Carbon monoxide is not protonatable in aqueous solution; a quick Google search even leads to a paper that talks about using carborane acids, i.e. extreme superacids, to protonate the molecule.
However, there do not seem to be any reason for carbon monoxide to be non-protonatable in aqueous solution- for one thing, its HOMO is localised on the carbon, like the so-called "persistent" carbenes, and the latter are usually just too strong to exist unprotonated even in DMSO, let alone in water. Another problem is that other carbon-centered lone pairs are extremely strong bases as well(e.g. the methyl anion), unless it participates in resonance involving strongly electron-withdrawing groups(such as nitrile or triflyl- even fluorine fails), and I'm not really sure that the small oxygen-centered lobe of the HOMO of carbon monoxide (which is of charge-shift character) counts as "strongly electron-withdrawing".
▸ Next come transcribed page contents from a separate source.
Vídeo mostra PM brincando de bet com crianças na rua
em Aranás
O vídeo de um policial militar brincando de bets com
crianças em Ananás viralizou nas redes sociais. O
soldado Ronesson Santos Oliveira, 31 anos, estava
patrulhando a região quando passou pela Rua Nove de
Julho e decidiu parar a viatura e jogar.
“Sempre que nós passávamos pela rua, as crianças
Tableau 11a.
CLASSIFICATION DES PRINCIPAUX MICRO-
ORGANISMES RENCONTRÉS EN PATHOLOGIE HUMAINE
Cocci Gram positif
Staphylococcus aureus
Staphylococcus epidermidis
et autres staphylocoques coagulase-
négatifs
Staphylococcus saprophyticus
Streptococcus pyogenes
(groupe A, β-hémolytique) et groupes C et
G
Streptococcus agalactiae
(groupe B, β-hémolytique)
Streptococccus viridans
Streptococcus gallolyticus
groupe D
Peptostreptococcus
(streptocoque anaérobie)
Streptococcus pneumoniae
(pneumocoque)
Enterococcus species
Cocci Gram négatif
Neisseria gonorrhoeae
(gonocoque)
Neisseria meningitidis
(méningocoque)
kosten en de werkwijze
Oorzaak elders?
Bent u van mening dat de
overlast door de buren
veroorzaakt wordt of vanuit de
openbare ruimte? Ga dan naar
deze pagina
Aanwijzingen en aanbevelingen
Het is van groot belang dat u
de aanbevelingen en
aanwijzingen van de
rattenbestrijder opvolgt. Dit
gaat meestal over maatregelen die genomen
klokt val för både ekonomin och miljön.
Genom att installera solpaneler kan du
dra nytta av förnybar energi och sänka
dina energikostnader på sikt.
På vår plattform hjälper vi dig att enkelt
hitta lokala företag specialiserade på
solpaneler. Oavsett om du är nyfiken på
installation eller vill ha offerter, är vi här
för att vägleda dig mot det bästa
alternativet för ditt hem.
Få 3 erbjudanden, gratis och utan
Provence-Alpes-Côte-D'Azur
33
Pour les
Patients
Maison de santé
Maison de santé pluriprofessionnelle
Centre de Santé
My main question now follows- what is the reason for the extreme stability against protonation in aqueous solution of the carbon monoxide molecule? Is it simply because of its HOMO's low energy of -14eV (quoting NIST) or is it something else?
P.S. I'm NOT talking about the Lewis basicity of carbon monoxide here- the very reason that it easily complexes with transition metals is that transition metals have their own valence lone pairs to back-donate to the LUMO of carbon monoxide; this cannot happen with the proton, since the proton doesn't even have any electrons to start with, let alone valence lone pairs.